At town halls across New Hampshire, gun safety advocates are confronting Sen. Kelly Ayotte (R-NH) for voting down bipartisan legislation expanding background checks for gun purchases. In April, Ayotte joined 45 senators to oppose the measure, which is supported by more than 90 percent of Americans, claiming that she was trying to protect gun shop owners from the burden of running additional background checks for sales conducted at gun shows or online.
But during a town hall in Fitzwilliam, New Hampshire Ayotte offered an additional reason for killing the popular measure and said, falsely, that it could lead to the creation of a national registry. The first-term senator was then “spirited away by her aides” before reporters could ask her about the claim:
When another man rose to ask Ayotte to explain why she voted against expanding background checks, several people in the audience of more than 250 people applauded.
“I know people have strong feelings about this issue,” Ayotte began. She said she voted against the bipartisan compromise on background checks last month because she believed gun owners would face an undue burden and she feared it could lead to a federal gun registry.

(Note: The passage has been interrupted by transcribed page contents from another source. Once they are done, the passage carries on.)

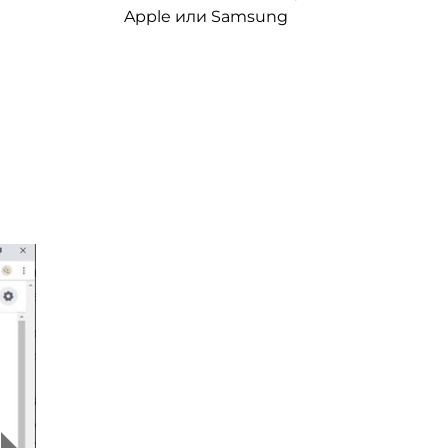
Apple или Samsung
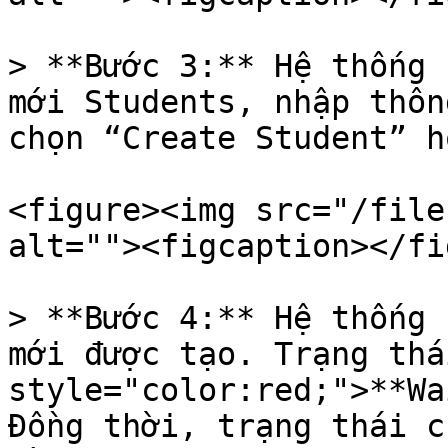
> **Bước 3:** Hệ thống 
mới Students, nhập thôn
chọn “Create Student” h
<figure><img src="/file
alt=""><figcaption></fi
> **Bước 4:** Hệ thống 
mới được tạo. Trạng thá
style="color:red;">**Wa
Đồng thời, trạng thái c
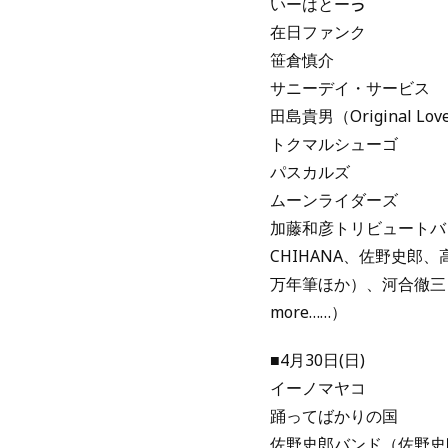
いーはとーゔ
在日ファンク
笹倉慎介
サニーデイ・サービス
田島貴男（Original Lov
トクマルシューゴ
パスカルズ
ムーンライダーズ
加藤和彦トリビュートバン
CHIHANA、佐野史郎、
万年筆ほか）、河合徹三（
more……）
■4月30日(日)
イーノマヤコ
踊ってばかりの国
佐野史郎バンド（佐野史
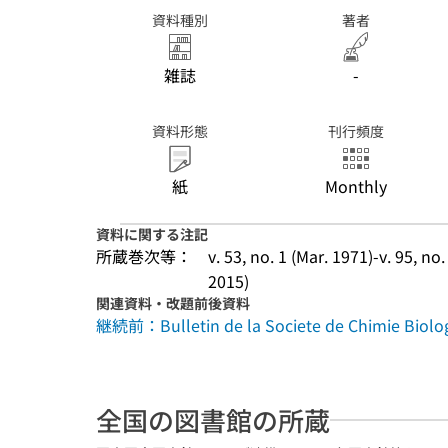
資料種別
著者
雑誌
-
資料形態
刊行頻度
紙
Monthly
資料に関する注記
所蔵巻次等：
v. 53, no. 1 (Mar. 1971)-v. 95, no.
2015)
関連資料・改題前後資料
継続前：Bulletin de la Societe de Chimie Biolo
全国の図書館の所蔵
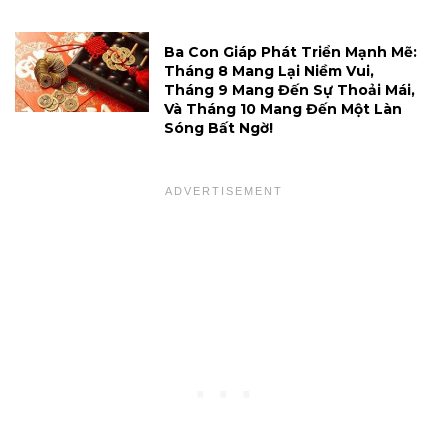
Ba Con Giáp Phát Triển Mạnh Mẽ:
Tháng 8 Mang Lại Niềm Vui,
Tháng 9 Mang Đến Sự Thoải Mái,
Và Tháng 10 Mang Đến Một Làn
Sóng Bất Ngờ!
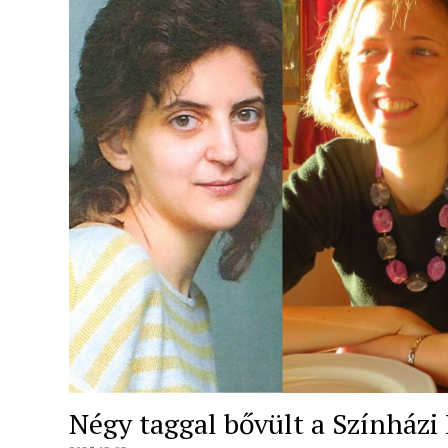
Négy taggal bővült a Színházi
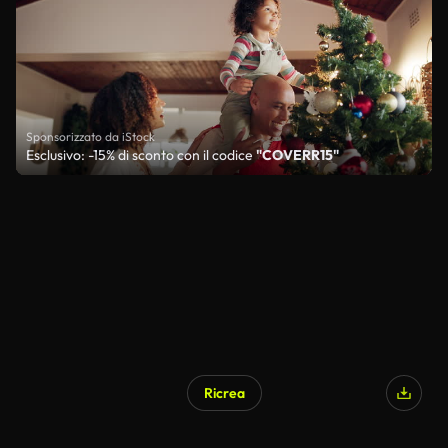
Sponsorizzato da iStock
Esclusivo: -15% di sconto con il codice
"COVERR15"
Ricrea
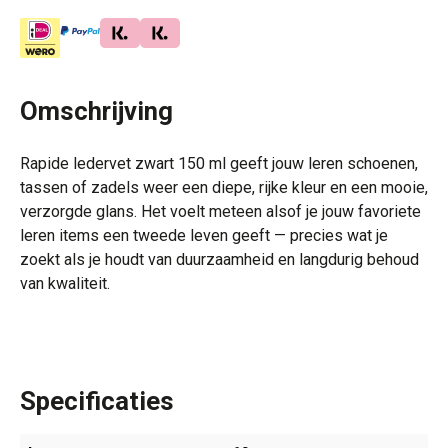
Omschrijving
Rapide ledervet zwart 150 ml geeft jouw leren schoenen,
tassen of zadels weer een diepe, rijke kleur en een mooie,
verzorgde glans. Het voelt meteen alsof je jouw favoriete
leren items een tweede leven geeft — precies wat je
zoekt als je houdt van duurzaamheid en langdurig behoud
van kwaliteit.
Specificaties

She did not tell the crowd here that the legislation called for a felony punishment for gun shop owners who tried to create a permanent registry.
“I thought the focus should be on fixing the current background check system and mental health,” Ayotte said. She declined interview requests, but when asked by ABC News whether she believed her vote was being mischaracterized, she paused and said, “Yes,” before being spirited away by aides.
Indeed, federally licensed gun dealers have conducted background checks for more than 40 years without ever creating a national gun registry, which federal law specifically prohibits. Under the bipartisan amendment offered by Sens. Joe Manchin (D-WV) and Pat Toomey (R-PA), federal dealers would conduct screenings for private sellers and keep the record; the federal government would not. Then, if a gun is recovered at a violent crime, law enforcement can use the records to track down the perpetrator. All information identifying the buyer generated by the background check would be destroyed by law enforcement within 24 hours.
The Manchin-Toomey amendment explicitly bans the federal government from creating a registry in three different places and treats the misuse of records for the pursue of building a registry as a felony punishable by 15 years in prison.